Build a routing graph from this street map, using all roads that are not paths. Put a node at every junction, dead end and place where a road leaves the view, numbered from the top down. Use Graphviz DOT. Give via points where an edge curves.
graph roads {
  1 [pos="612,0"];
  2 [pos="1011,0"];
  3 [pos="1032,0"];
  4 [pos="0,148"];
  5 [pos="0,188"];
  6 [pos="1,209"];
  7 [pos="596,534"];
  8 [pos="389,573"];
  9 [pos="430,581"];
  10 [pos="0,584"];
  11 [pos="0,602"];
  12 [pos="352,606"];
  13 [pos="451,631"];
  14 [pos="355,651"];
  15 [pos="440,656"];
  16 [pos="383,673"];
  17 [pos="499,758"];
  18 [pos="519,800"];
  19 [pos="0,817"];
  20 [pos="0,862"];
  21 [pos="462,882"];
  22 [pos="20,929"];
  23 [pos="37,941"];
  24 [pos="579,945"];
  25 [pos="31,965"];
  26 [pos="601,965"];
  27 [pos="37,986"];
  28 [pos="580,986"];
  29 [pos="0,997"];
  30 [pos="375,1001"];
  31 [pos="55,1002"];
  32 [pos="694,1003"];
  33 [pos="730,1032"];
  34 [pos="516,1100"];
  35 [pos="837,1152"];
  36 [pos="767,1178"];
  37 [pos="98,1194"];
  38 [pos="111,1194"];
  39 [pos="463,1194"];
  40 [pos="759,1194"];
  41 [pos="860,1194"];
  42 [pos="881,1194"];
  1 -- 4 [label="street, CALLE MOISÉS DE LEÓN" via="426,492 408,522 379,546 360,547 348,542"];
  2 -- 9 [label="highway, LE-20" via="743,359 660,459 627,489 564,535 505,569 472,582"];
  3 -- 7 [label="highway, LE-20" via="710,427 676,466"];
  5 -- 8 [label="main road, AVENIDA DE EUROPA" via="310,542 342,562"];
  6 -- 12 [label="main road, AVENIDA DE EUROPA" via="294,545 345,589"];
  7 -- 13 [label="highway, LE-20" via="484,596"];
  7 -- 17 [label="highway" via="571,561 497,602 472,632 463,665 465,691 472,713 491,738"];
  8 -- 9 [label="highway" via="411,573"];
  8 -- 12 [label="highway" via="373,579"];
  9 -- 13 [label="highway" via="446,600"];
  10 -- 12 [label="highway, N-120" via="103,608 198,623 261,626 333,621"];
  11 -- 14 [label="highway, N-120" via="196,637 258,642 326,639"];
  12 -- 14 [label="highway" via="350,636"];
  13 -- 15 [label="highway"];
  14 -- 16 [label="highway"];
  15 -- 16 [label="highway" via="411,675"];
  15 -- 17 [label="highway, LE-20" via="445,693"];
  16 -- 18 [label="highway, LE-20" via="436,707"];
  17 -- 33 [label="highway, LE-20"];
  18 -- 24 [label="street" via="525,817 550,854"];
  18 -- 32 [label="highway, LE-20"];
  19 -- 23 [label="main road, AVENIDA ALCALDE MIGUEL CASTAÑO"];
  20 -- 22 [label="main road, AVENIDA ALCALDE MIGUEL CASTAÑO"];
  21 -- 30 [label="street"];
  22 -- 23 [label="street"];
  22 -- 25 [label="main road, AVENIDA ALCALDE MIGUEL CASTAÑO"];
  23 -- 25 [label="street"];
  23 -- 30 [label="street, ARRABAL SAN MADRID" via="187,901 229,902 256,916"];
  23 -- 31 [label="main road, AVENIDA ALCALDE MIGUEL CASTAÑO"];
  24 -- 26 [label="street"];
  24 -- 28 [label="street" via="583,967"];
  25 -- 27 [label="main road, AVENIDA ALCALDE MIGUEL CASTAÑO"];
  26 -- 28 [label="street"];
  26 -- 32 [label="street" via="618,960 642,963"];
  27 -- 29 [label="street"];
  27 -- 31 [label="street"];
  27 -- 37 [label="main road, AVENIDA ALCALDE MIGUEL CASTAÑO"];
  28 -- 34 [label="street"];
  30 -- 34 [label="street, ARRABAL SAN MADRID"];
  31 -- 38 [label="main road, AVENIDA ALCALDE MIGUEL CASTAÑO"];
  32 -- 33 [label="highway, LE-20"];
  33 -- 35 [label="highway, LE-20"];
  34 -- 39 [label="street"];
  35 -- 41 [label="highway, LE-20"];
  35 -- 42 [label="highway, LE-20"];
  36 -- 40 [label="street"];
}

○ ○ ○ ○ ○ ○ ○

- _Work instructions_
Reply with one number only: the count of lines in the entries that contain "graph".

- _Solution for this problem_
2